■ **Task directions**: Show, in full, each line of the data that contains "hành".

■ **Record set**:
━━━━━━━━━━━━━━━━━━━━

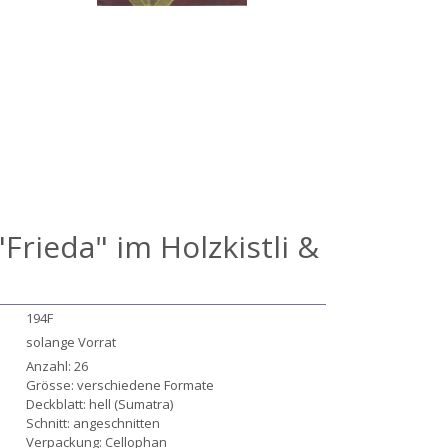
"Frieda" im Holzkistli &
194F
solange Vorrat
Anzahl: 26
Grösse: verschiedene Formate
Deckblatt: hell (Sumatra)
Schnitt: angeschnitten
Verpackung: Cellophan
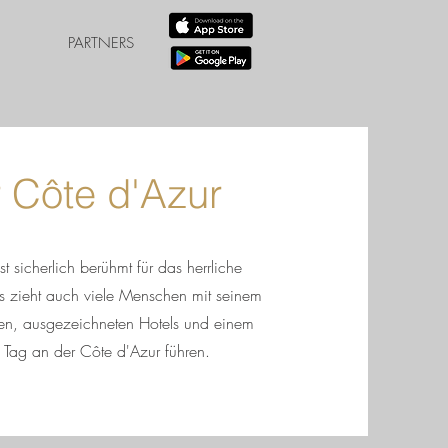
PARTNERS
r Côte d'Azur
t sicherlich berühmt für das herrliche
s zieht auch viele Menschen mit seinem
ten, ausgezeichneten Hotels und einem
n Tag an der Côte d'Azur führen.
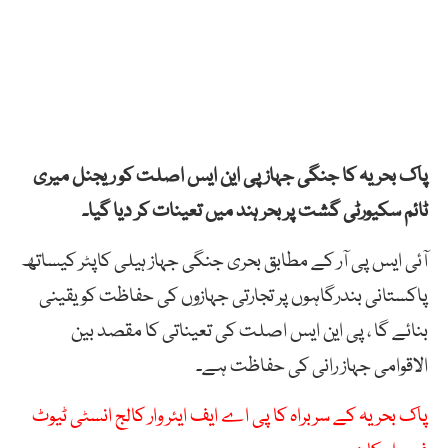
پاک بحریہ کا جنگی جہاز پی این ایس اصلت کو ریجنل میری
ٹائم سکیورٹی گشت پر بحر ہند میں تعینات کر دیا گیا۔
آئی ایس پی آر کے مطابق بحری جنگی جہاز ہیلی کاپٹر کیساتھ
پاکستانی بندرگاہوں پر تجارتی جہازوں کی حفاظت کو یقینی
بنائے گا ، پی این ایس اصلت کی تعیناتی کا مقصد بین
الاقوامی جہاز رانی کی حفاظت ہے۔
پاک بحریہ کے سربراہ کا پی اے ایف ایئر وار کالج انسٹی ٹیوٹ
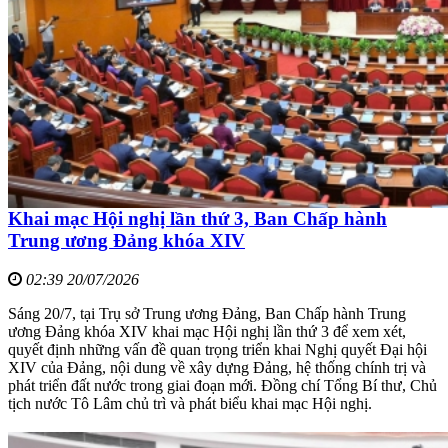
Khai mạc Hội nghị lần thứ 3, Ban Chấp hành
Trung ương Đảng khóa XIV
02:39 20/07/2026
Sáng 20/7, tại Trụ sở Trung ương Đảng, Ban Chấp hành Trung
ương Đảng khóa XIV khai mạc Hội nghị lần thứ 3 để xem xét,
quyết định những vấn đề quan trọng triển khai Nghị quyết Đại hội
XIV của Đảng, nội dung về xây dựng Đảng, hệ thống chính trị và
phát triển đất nước trong giai đoạn mới. Đồng chí Tổng Bí thư, Chủ
tịch nước Tô Lâm chủ trì và phát biểu khai mạc Hội nghị.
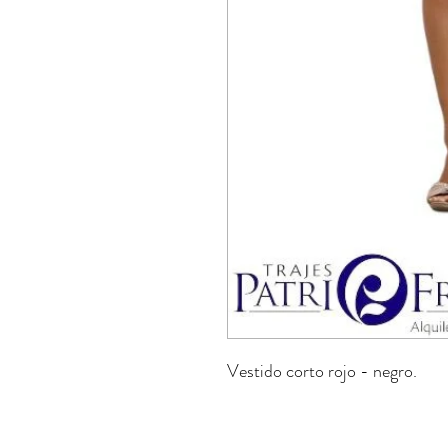
Vestido corto rojo - negro.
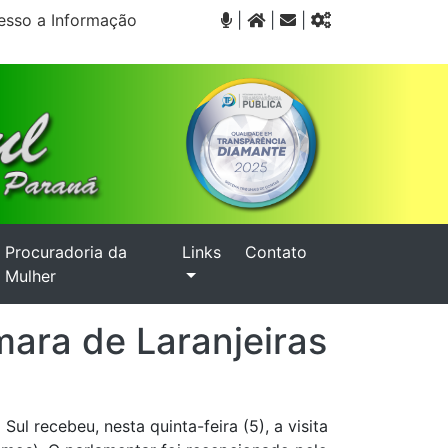
sso a Informação
|
|
|
Procuradoria da
Links
Contato
Mulher
mara de Laranjeiras
ul recebeu, nesta quinta-feira (5), a visita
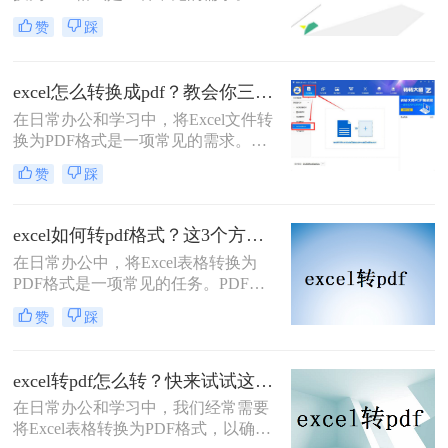
PDF格式不仅易于分享和打印，还能
赞
踩
保持文件的完整性和格式一致性。那
么excel怎么样转pdf文件格式呢？本文
将介绍三种常用的Excel转PDF的方
excel怎么转换成pdf？教会你三个实用方法！
法。
在日常办公和学习中，将Excel文件转
换为PDF格式是一项常见的需求。
PDF格式因其良好的兼容性和不可编
赞
踩
辑性，使得文件分享和打印变得更加
方便。那么excel怎么转换成pdf​呢？本
文将介绍三种Excel转换成PDF的方
excel如何转pdf格式？这3个方法让你轻松转换！
法。
在日常办公中，将Excel表格转换为
PDF格式是一项常见的任务。PDF格
式具有跨平台兼容性和不可编辑性，
赞
踩
非常适合分享和存档。那么excel如何
转pdf格式呢？本文将介绍三种将
Excel转换为PDF的方法。
excel转pdf怎么转？快来试试这3种方法！
在日常办公和学习中，我们经常需要
将Excel表格转换为PDF格式，以确保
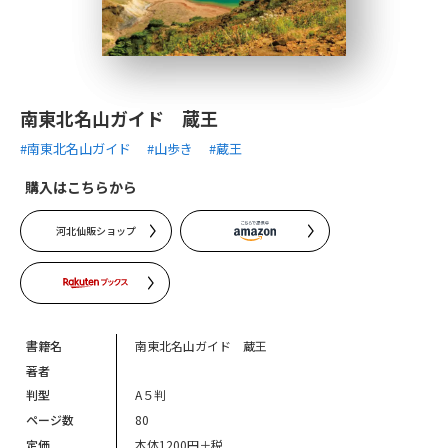
南東北名山ガイド 蔵王
#南東北名山ガイド
#山歩き
#蔵王
購入はこちらから
河北仙販ショップ
書籍名
南東北名山ガイド 蔵王
著者
判型
A５判
ページ数
80
定価
本体1200円＋税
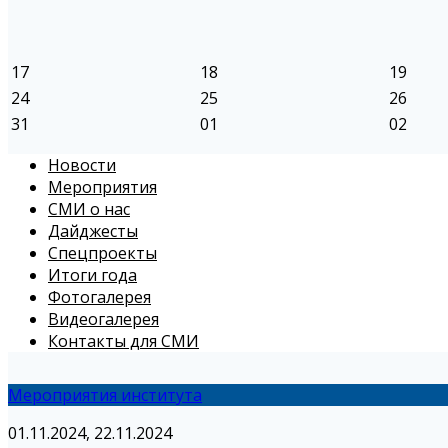
17
18
19
24
25
26
31
01
02
Новости
Мероприятия
СМИ о нас
Дайджесты
Спецпроекты
Итоги года
Фотогалерея
Видеогалерея
Контакты для СМИ
Мероприятия института
01.11.2024, 22.11.2024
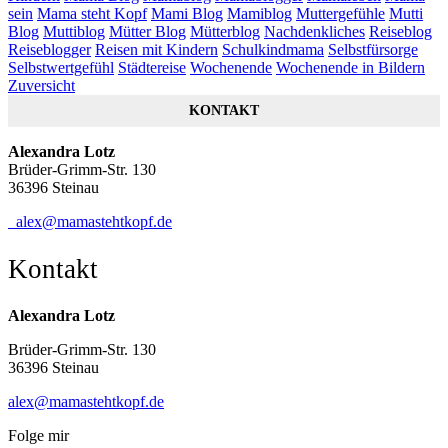
sein
Mama steht Kopf
Mami Blog
Mamiblog
Muttergefühle
Mutti
Blog
Muttiblog
Mütter Blog
Mütterblog
Nachdenkliches
Reiseblog
Reiseblogger
Reisen mit Kindern
Schulkindmama
Selbstfürsorge
Selbstwertgefühl
Städtereise
Wochenende
Wochenende in Bildern
Zuversicht
KONTAKT
Alexandra Lotz
Brüder-Grimm-Str. 130
36396 Steinau
alex@mamastehtkopf.de
Kontakt
Alexandra Lotz
Brüder-Grimm-Str. 130
36396 Steinau
alex@mamastehtkopf.de
Folge mir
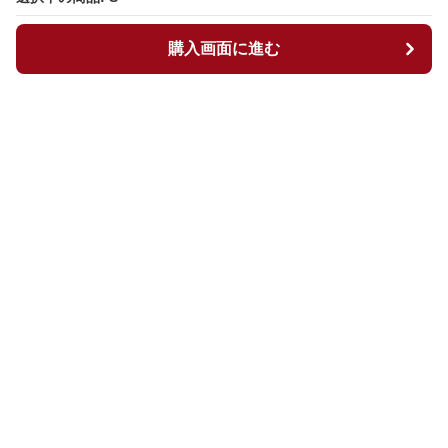
購入画面に進む
購入画面に進む
マイチュニック
について
会社概要
利用規約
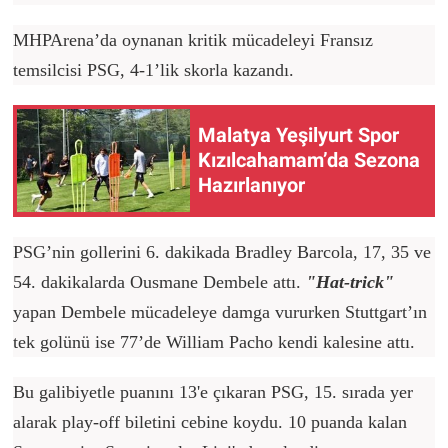
MHPArena’da oynanan kritik mücadeleyi Fransız
temsilcisi PSG, 4-1’lik skorla kazandı.
Malatya Yeşilyurt Spor
Kızılcahamam’da Sezona
Hazırlanıyor
PSG’nin gollerini 6. dakikada Bradley Barcola, 17, 35 ve
54. dakikalarda Ousmane Dembele attı.
"Hat-trick"
yapan Dembele mücadeleye damga vururken Stuttgart’ın
tek golünü ise 77’de William Pacho kendi kalesine attı.
Bu galibiyetle puanını 13'e çıkaran PSG, 15. sırada yer
alarak play-off biletini cebine koydu. 10 puanda kalan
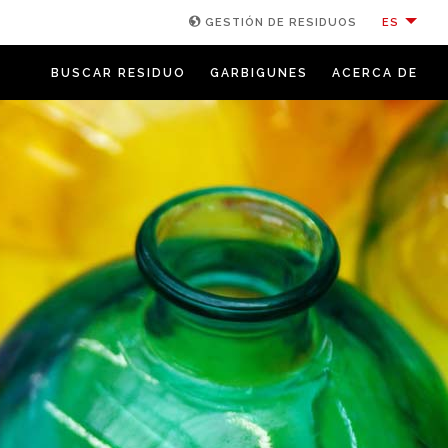
ES
GESTIÓN DE RESIDUOS
BUSCAR RESIDUO
GARBIGUNES
ACERCA DE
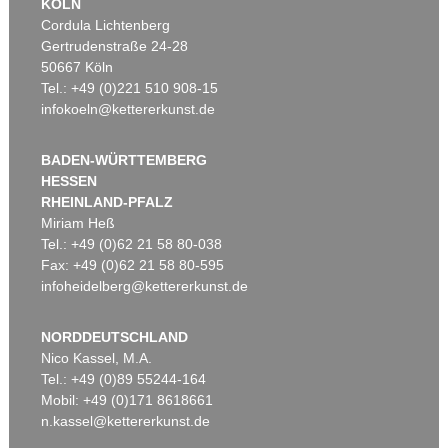
KÖLN
Cordula Lichtenberg
Gertrudenstraße 24-28
50667 Köln
Tel.: +49 (0)221 510 908-15
infokoeln@kettererkunst.de
BADEN-WÜRTTEMBERG
HESSEN
RHEINLAND-PFALZ
Miriam Heß
Tel.: +49 (0)62 21 58 80-038
Fax: +49 (0)62 21 58 80-595
infoheidelberg@kettererkunst.de
NORDDEUTSCHLAND
Nico Kassel, M.A.
Tel.: +49 (0)89 55244-164
Mobil: +49 (0)171 8618661
n.kassel@kettererkunst.de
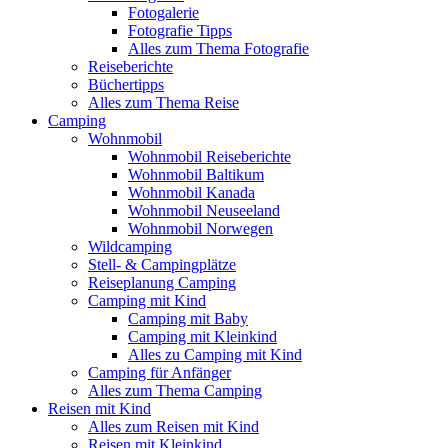
Fotogalerie
Fotografie Tipps
Alles zum Thema Fotografie
Reiseberichte
Büchertipps
Alles zum Thema Reise
Camping
Wohnmobil
Wohnmobil Reiseberichte
Wohnmobil Baltikum
Wohnmobil Kanada
Wohnmobil Neuseeland
Wohnmobil Norwegen
Wildcamping
Stell- & Campingplätze
Reiseplanung Camping
Camping mit Kind
Camping mit Baby
Camping mit Kleinkind
Alles zu Camping mit Kind
Camping für Anfänger
Alles zum Thema Camping
Reisen mit Kind
Alles zum Reisen mit Kind
Reisen mit Kleinkind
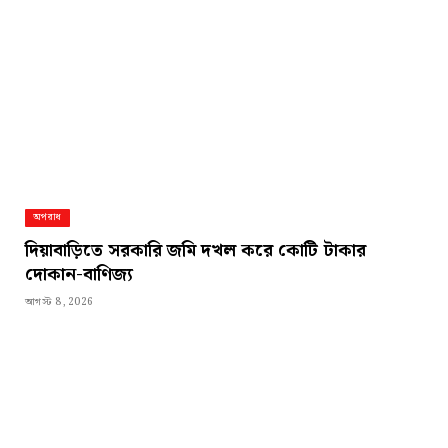
অপরাধ
দিয়াবাড়িতে সরকারি জমি দখল করে কোটি টাকার
দোকান-বাণিজ্য
আগস্ট 8, 2026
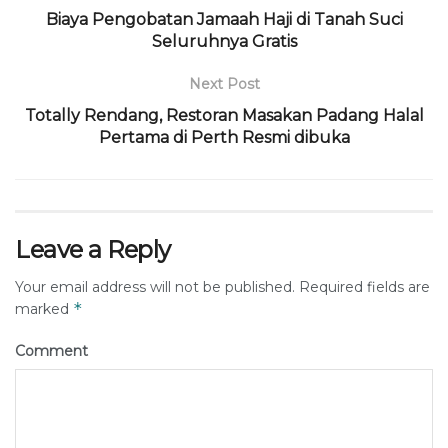
Biaya Pengobatan Jamaah Haji di Tanah Suci
Seluruhnya Gratis
Next Post
Totally Rendang, Restoran Masakan Padang Halal
Pertama di Perth Resmi dibuka
Leave a Reply
Your email address will not be published.
Required fields are
*
marked
Comment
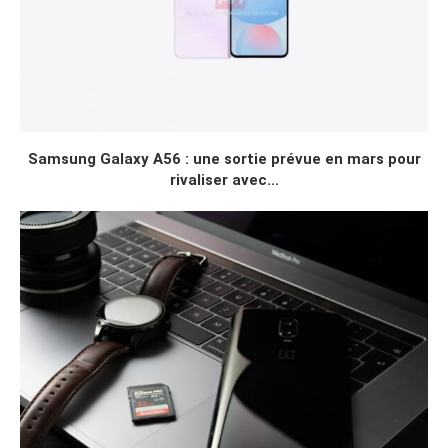
Samsung Galaxy A56 : une sortie prévue en mars pour
rivaliser avec...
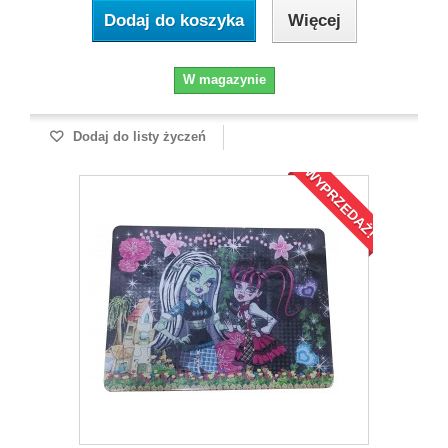
Dodaj do koszyka
Więcej
W magazynie
Dodaj do listy życzeń
WYPRZEDAŻ!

━━━━━━━━━━━━━━━━━━━━

■ **Exercise response**:
Khai mạc Hội nghị lần thứ 3, Ban Chấp hành
Sáng 20/7, tại Trụ sở Trung ương Đảng, Ban Chấp hành Trung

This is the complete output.